El libro del Eclesiástico nos regala hoy unas palabras preciosas sobre la amistad que pueden ser hoy objeto de nuestra meditación: «Un amigo fiel es un refugio seguro, y quien lo encuentra ha encontrado un tesoro. Un amigo fiel no tiene precio y su valor es incalculable. Un amigo fiel es medicina de vida, y los que temen al Señor lo encontrarán. El que teme al Señor afianza su amistad, porque, según sea él, así será su amigo».

Es notable cómo la Escritura relaciona el temer al Señor con la amistad como si nos dijera: la verdadera escuela de la amistad es la relación de los hombres con Dios. Y, bueno, el mismo Jesús expresó con la palabra «amigo» su relación con nosotros.

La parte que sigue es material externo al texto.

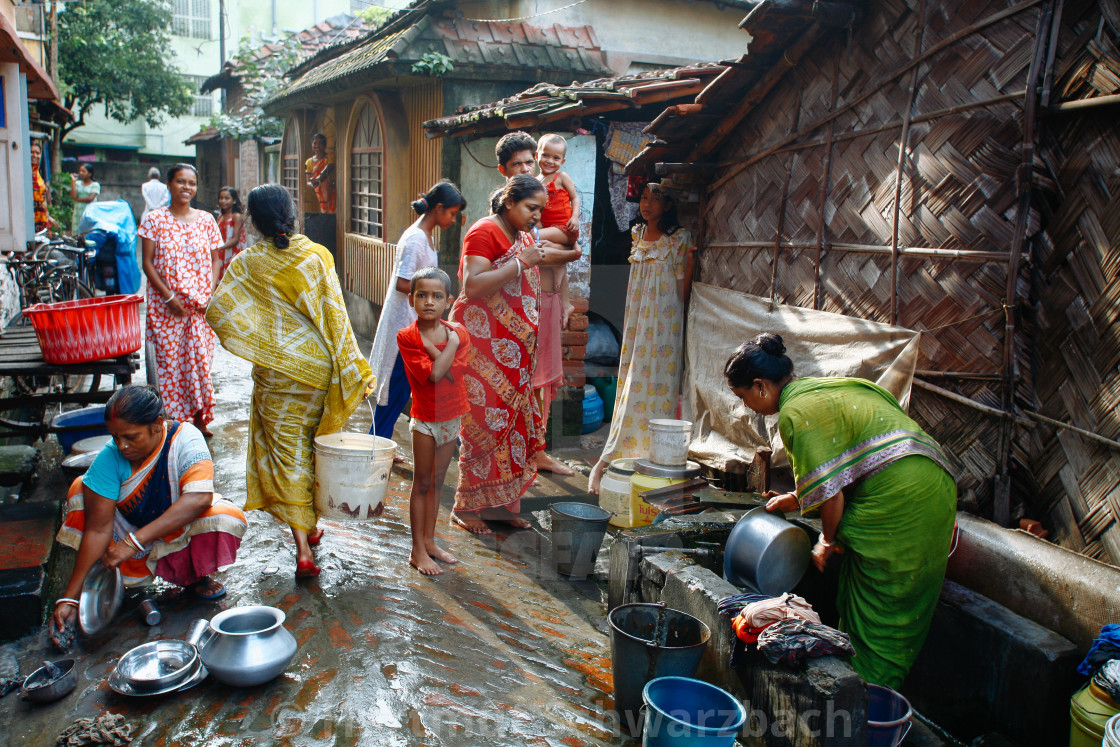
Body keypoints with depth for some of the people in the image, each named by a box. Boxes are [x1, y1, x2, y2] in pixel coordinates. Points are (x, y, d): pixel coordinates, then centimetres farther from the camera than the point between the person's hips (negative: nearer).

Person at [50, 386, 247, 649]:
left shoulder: (185, 439, -26)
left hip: (184, 531, -2)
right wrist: (70, 598, -26)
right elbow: (98, 528, -22)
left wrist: (135, 541, -42)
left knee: (228, 519, -33)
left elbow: (199, 498, -38)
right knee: (82, 489, -18)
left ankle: (198, 576, -2)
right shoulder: (110, 457, -22)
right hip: (132, 530, 2)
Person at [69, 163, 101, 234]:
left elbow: (90, 199, -9)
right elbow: (73, 195, -2)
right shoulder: (77, 183, 14)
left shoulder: (95, 185, 2)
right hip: (78, 212, 4)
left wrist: (77, 199, 0)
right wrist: (73, 181, 2)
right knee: (75, 234, -2)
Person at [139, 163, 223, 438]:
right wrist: (169, 296, -12)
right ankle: (174, 420, 10)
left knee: (200, 357, 1)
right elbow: (147, 263, -2)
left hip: (201, 303, 2)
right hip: (165, 303, -2)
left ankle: (199, 418, 13)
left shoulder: (206, 220, 6)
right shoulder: (154, 220, 0)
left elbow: (215, 260, 10)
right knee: (170, 358, 1)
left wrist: (210, 293, -6)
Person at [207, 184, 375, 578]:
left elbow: (216, 310, -12)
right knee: (312, 445, 19)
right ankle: (310, 526, 33)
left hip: (276, 368, -2)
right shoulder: (317, 256, -6)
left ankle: (303, 549, -4)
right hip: (317, 363, 2)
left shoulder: (246, 263, -8)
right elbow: (334, 314, -8)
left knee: (287, 449, 3)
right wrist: (353, 367, -4)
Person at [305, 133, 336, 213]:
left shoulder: (330, 156, 0)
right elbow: (308, 182, 6)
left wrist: (317, 179, -38)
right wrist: (312, 184, -20)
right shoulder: (310, 161, 10)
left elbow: (328, 170, -19)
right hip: (319, 194, 4)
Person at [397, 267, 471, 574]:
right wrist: (450, 342, -20)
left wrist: (429, 346, -19)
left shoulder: (458, 332, -3)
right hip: (424, 419, -4)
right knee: (422, 483, 4)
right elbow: (433, 374, -25)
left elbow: (453, 372, -16)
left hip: (451, 417, 4)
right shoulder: (406, 336, -14)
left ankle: (429, 541, 27)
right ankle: (418, 550, 14)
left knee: (436, 482, 15)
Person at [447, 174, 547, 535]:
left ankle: (499, 503, 16)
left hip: (513, 349, 9)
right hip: (482, 341, -8)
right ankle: (466, 508, 5)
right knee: (486, 420, -7)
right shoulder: (485, 232, -10)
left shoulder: (523, 237, 17)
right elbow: (472, 286, -23)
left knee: (513, 420, 7)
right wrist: (520, 263, -21)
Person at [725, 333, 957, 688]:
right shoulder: (823, 390, 19)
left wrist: (827, 541, 3)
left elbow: (831, 494, -13)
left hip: (897, 503, -10)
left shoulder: (795, 412, -11)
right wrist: (797, 499, 33)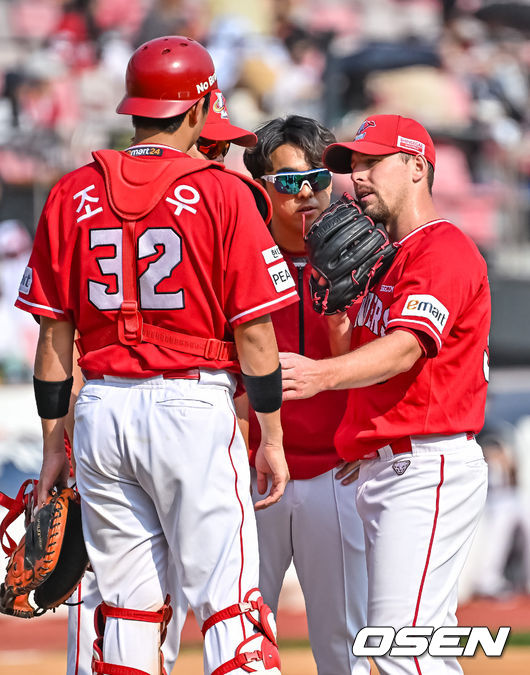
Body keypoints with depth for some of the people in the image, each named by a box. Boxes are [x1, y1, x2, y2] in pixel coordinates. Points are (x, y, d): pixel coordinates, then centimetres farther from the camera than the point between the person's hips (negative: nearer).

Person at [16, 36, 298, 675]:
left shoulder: (72, 194, 6)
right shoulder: (224, 194, -4)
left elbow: (54, 334, 7)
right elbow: (254, 333, -5)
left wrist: (53, 445, 13)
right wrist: (271, 438, 2)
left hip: (100, 410, 4)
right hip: (195, 407, -4)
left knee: (127, 609, 10)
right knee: (229, 603, -5)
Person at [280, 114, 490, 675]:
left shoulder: (444, 250, -10)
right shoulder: (386, 259, 23)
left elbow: (404, 349, -26)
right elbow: (358, 355, 20)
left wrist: (322, 375, -43)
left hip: (428, 466, -11)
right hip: (381, 470, 11)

Sabemos que la verdadera amistad es aquella en la queremos lo mejor para el otro, para el ser amado. Y ahí aparece nuestro ser cristianos, el hecho de que en Jesús hemos hallado la perla preciosa por la que todo pasa a un segundo plano. Nuestra relación con Dios es tan importante que no podemos excluirla de nuestras verdaderas amistades, esas que están llamadas a lo más profundo de los corazones. Cierto es que a veces nos puede dar reparo… pero, ojo, allí donde tengas que ocultar tu condición de hijo de Dios, de fiel seguidor de Cristo, quizás no haya verdadera amistad. Por contra, aquella persona con la que puedas compartir tu fe, lo más importante de tu vida, es la idónea para entablar una amistad preciosa.

Esto no quiere decir que no tengamos amigos que no sean cristianos, pero sí debemos ser conscientes de que no es bueno ocultar nuestra fe, que no es algo que se viva en el espacio privado sin más, como algo intimista, sino que Jesús lo abarca todo. La reflexión ante el Señor que nos podemos hacer hoy es, precisamente, esta: ¿vivo mis relaciones de amistad en la presencia de Dios o al margen de mi fe?